▶ EXTRAIT SOURCE
● ● ●

Non, les américains ne sont pas les gendarmes du monde

Ceux qui viennent au secours verbalement de la population kurdes en Syrie en critiquant Trump à tout va, on ne les a guère entendu ni lu lorsque les soudards de la guerre dite "sainte" sévissaient et que seuls les kurdes et les américains sacrifiaient leurs garçons sur le champ de bataille. Aussi, ceux qui se prétendent être des humanistes restent sourds face aux menaces que fait peser le régime des Mollahs sur le monde. Du Yemen au Liban en passant par leurs actions terroristes partout ailleurs sur la planète, le régime iranien sème le trouble. En outre, aucun homme de média n'a eu le courage de s'insurger contre les paroles du général de division Hossein Salami, commandant en chef des Gardiens de la Révolution, armée idéologique de la République islamique d'Iran, qui a déclaré le 30 septembre dernier (selon une dépêche de l'AFP) : « La destruction d'Israël n'est plus un rêve mais un but à portée de main » Seul le Président américain a osé élever la voix et prendre des sanctions économiques, qui font déjà effet, à l’encontre d'un État belliqueux. Il est plus facile de critiquer Donald Trump, un homme démocratiquement élu, et cela avec une régularité plus que douteuse, que de s'en prendre régulièrement à tous les autres despotes qui sèment la désolation ici-bas.

● ● ●

▶ DONNÉES FOURNIES
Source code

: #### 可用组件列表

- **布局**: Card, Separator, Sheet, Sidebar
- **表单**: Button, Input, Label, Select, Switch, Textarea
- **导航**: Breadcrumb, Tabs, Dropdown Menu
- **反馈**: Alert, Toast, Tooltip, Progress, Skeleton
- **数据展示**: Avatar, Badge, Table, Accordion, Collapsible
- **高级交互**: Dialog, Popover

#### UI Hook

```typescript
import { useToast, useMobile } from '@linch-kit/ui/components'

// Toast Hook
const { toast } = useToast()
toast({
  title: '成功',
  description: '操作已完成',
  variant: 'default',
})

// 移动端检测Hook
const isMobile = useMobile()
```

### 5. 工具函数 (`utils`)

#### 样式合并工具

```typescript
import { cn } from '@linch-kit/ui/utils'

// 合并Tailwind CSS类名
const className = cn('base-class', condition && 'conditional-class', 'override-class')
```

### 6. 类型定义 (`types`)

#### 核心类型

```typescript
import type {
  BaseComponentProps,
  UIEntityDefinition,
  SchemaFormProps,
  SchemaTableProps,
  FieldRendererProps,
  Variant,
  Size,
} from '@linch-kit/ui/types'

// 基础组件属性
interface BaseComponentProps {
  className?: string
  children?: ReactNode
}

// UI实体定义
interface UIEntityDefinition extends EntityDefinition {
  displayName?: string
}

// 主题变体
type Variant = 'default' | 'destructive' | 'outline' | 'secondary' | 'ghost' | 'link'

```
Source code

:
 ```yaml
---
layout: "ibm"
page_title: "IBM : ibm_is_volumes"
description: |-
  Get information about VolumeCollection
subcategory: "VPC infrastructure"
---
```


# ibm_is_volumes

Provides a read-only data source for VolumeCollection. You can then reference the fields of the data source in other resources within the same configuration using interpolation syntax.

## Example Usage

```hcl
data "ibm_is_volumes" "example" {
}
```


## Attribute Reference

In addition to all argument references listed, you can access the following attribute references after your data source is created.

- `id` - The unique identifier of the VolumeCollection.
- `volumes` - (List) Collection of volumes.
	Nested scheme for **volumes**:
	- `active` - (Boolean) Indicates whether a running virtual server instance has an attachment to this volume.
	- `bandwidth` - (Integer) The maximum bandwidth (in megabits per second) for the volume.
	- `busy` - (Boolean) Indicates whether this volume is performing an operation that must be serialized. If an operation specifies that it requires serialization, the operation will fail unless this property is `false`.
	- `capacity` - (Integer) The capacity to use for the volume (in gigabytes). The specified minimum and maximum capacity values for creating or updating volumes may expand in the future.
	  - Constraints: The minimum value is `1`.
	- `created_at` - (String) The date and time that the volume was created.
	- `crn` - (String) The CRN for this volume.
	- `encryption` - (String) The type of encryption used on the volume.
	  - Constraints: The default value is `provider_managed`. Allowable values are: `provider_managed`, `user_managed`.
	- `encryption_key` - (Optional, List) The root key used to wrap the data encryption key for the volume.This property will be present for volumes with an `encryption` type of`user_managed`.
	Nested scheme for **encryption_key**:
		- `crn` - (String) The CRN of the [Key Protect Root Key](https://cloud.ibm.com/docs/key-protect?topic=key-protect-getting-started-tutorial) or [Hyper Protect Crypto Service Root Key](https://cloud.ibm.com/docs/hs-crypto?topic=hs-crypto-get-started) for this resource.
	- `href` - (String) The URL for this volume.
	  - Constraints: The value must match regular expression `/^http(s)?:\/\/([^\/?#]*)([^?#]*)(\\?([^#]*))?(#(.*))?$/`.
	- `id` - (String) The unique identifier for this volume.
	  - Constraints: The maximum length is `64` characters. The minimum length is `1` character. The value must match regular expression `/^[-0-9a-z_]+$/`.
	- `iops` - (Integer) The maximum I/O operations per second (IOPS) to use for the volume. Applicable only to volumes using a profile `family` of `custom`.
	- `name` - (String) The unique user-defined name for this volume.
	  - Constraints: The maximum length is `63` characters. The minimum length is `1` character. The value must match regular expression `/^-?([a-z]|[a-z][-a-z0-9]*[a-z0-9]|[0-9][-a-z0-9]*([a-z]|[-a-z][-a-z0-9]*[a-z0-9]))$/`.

● ● ●

▶ CONSIGNE
Dans l'extrait source, quelle fonction est attribuée à Hossein Salami ?

▶ VOTRE RÉPONSE
Il est commandant en chef des Gardiens de la Révolution, l'armée idéologique de la République islamique d'Iran.